**TASKS**
a: Answer these questions from the prediction markets text, one line each:
(i) What did Allyn first confuse the name Kalshi with?
(ii) What did the most successful traders call themselves?
(iii) How much did Logan Sudath make predicting Time magazine's Person of the Year?
b: Please turn the paragraph of the prediction markets text that begins "When Allyn entered the Kalshi Discord community" into a short bulleted list that keeps its main facts.
c: According to the prediction markets text, why did Logan Sudath quit his job at a private credit firm? Answer in one to three sentences.

Prediction markets like Kalshi have exploded in popularity, allowing people to bet on everything from Taylor Swift's wedding date to whether a famine will be declared in Gaza. NPR's Bobby Allyn spent months embedded in the world of prediction market traders, regulators, and critics to understand whether these platforms are genuinely adding valuable knowledge to the world—as their defenders claim—or whether they're simply gambling dressed up in a financial suit. The episode traces Kalshi's legal strategy to classify itself as a derivatives exchange rather than a gambling operation, the regulatory battles that have followed, and the uncomfortable questions about what happens when betting on the future starts to shape it.

12:34The World of Prediction Market Traders

Bobby Allyn's journey into prediction markets began when Kalshi's CEO reached out to him two years ago, and he initially confused the company name with a cereal brand. The first sign that this was a major phenomenon came when CNN partnered with Kalshi in December, simultaneously reporting news and showing what people were betting on that news. Around the same time, people were betting on whether a famine would be declared in Gaza—a collision that made Allyn realize he needed to understand what this company was doing.

When Allyn entered the Kalshi Discord community looking for stories of financial ruin and addiction, he was met with hostility. The traders called him a "narc" and accused him of looking for "degens" (degenerate traders) to ruin the industry. He quickly learned that these chat rooms were not support groups for losers but places where winners bragged. The most successful traders called themselves "sharps" (not sharks) and described their profits as "printing." They put bios like "from $10,000 to $900,000 on Kalshi" in their Twitter profiles.

Allyn had to learn an entirely new vocabulary. "Alpha" meant having an edge in predicting the future. Some traders engaged in "antenna-maxxing"—buying powerful antennas to get millisecond advantages listening to press conferences. He met Logan Sudath, a 25-year-old who quit his job at a private credit firm because he was making more money trading on Kalshi after work than from his full-time salary. Logan's alpha was simply intensive research: he made over $40,000 predicting Time magazine's Person of the Year by analyzing what the magazine covered most.

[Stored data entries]
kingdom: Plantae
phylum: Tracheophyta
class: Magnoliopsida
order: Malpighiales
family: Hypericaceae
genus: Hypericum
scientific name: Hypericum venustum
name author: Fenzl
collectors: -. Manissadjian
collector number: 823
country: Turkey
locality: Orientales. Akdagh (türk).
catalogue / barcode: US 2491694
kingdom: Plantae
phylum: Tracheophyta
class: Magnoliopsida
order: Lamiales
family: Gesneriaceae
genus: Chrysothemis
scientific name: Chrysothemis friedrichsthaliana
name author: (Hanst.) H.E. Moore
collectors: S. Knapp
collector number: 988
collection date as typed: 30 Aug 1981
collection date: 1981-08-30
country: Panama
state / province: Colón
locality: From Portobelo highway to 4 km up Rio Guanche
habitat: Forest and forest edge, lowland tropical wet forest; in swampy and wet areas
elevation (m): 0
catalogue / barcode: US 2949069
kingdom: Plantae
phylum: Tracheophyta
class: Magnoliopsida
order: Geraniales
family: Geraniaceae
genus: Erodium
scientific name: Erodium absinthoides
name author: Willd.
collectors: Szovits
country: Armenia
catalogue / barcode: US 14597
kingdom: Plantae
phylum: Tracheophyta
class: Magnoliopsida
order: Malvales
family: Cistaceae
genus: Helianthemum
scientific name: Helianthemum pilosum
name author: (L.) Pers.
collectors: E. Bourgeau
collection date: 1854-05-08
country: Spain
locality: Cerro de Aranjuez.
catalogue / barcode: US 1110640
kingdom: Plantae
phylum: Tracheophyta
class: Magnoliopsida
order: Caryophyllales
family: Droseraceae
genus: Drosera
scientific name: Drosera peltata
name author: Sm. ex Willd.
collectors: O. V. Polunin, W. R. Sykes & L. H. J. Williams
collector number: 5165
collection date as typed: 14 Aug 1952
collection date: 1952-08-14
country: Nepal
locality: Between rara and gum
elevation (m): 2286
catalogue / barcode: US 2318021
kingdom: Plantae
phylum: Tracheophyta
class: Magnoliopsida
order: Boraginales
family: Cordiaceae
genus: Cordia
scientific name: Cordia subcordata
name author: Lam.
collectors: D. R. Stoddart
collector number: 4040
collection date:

**TASK SOLUTIONS**
a:
(i) A cereal brand.
(ii) "Sharps."
(iii) Over $40,000.

b:
- Allyn joined the Kalshi Discord looking for stories of financial ruin and addiction, and the traders met him with hostility.
- They called him a "narc" and accused him of looking for "degens" (degenerate traders) to ruin the industry.
- The chat rooms were not support groups for losers. They were places where winners bragged.
- The most successful traders called themselves "sharps" and described their profits as "printing."
- They put bios like "from $10,000 to $900,000 on Kalshi" in their Twitter profiles.

c: Logan Sudath quit because he was making more money trading on Kalshi after work than he earned from his full-time salary.